No doctors, no wait.
For the millions of Americans with hearing loss, a hearing aid is a life-changing but often prohibitively expensive solution. Neither covered by Medicare nor available over-the-counter, patients currently have to shell out the big bucks and get a doctor’s approval. But not anymore: the FDA says it’s creating a new class of hearing aids that can be bought without a prescription, in a final ruling issued Tuesday.
As early as this October, anyone with mild to moderate hearing loss — and the necessary cash — will be able to waltz into their local retailer and pick up a hearing aid, no exams or prescriptions required. Those with severe hearing loss that require a more advanced aid will still have to go through the normal hurdles, though, the regulator says.
The FDA estimates that some 30 million adults in the US could benefit from the use of a hearing aid, but with the cost of entry as high as $5,000, it’s not surprising that they aren’t more ubiquitous.
That type of price tag could be knocked down by up to $2,800, according to one government estimate. In the end, though, it's tough to say how prices may change until products actually hit the market.
"It’s very hard to predict exactly what we’ll see and when," FDA medical device chief Jeffrey Shuren told the Associated Press.
Wide Open Market
Still, optimism in light of the FDA’s ruling isn’t unwarranted. Hearing aids are about to become a very large market, no longer limited to those with prescriptions but to anyone with hearing issues.

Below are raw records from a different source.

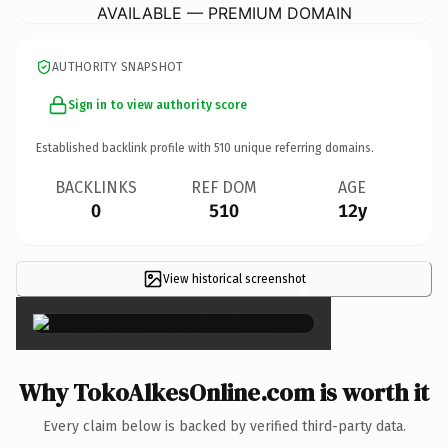
AVAILABLE — PREMIUM DOMAIN
AUTHORITY SNAPSHOT
Sign in to view authority score
Established backlink profile with
510
unique referring domains.
BACKLINKS
REF DOM
AGE
0
510
12y
View historical screenshot
×
Why TokoAlkesOnline.com is worth it
Every claim below is backed by verified third-party data.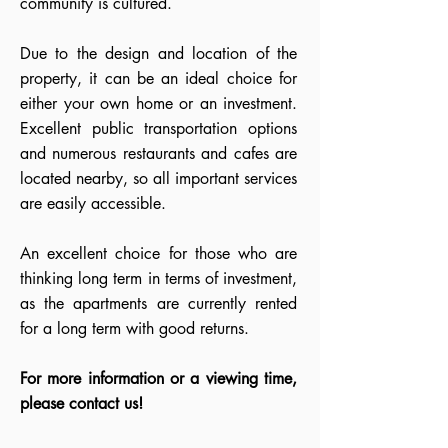
community is cultured.
Due to the design and location of the
property, it can be an ideal choice for
either your own home or an investment.
Excellent public transportation options
and numerous restaurants and cafes are
located nearby, so all important services
are easily accessible.
An excellent choice for those who are
thinking long term in terms of investment,
as the apartments are currently rented
for a long term with good returns.
For more information or a viewing time,
please contact us!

More companies may enter the hearing aid space and give the current heavyweights that produce the helpful devices a run for their money — in theory, anyway.
"This could fundamentally change technology," John Hopkins audiologist Nicholas Reed told The New York Times.
"We don’t know what these companies might come up with," he added. "We may literally see new ways hearing aids work, how they look."
We'll have to wait and see if the ruling means better, cheaper hearing aids for all, or if it means an influx of predatory companies looking to make a quick buck on a gimmicky product, but we're remaining hopeful.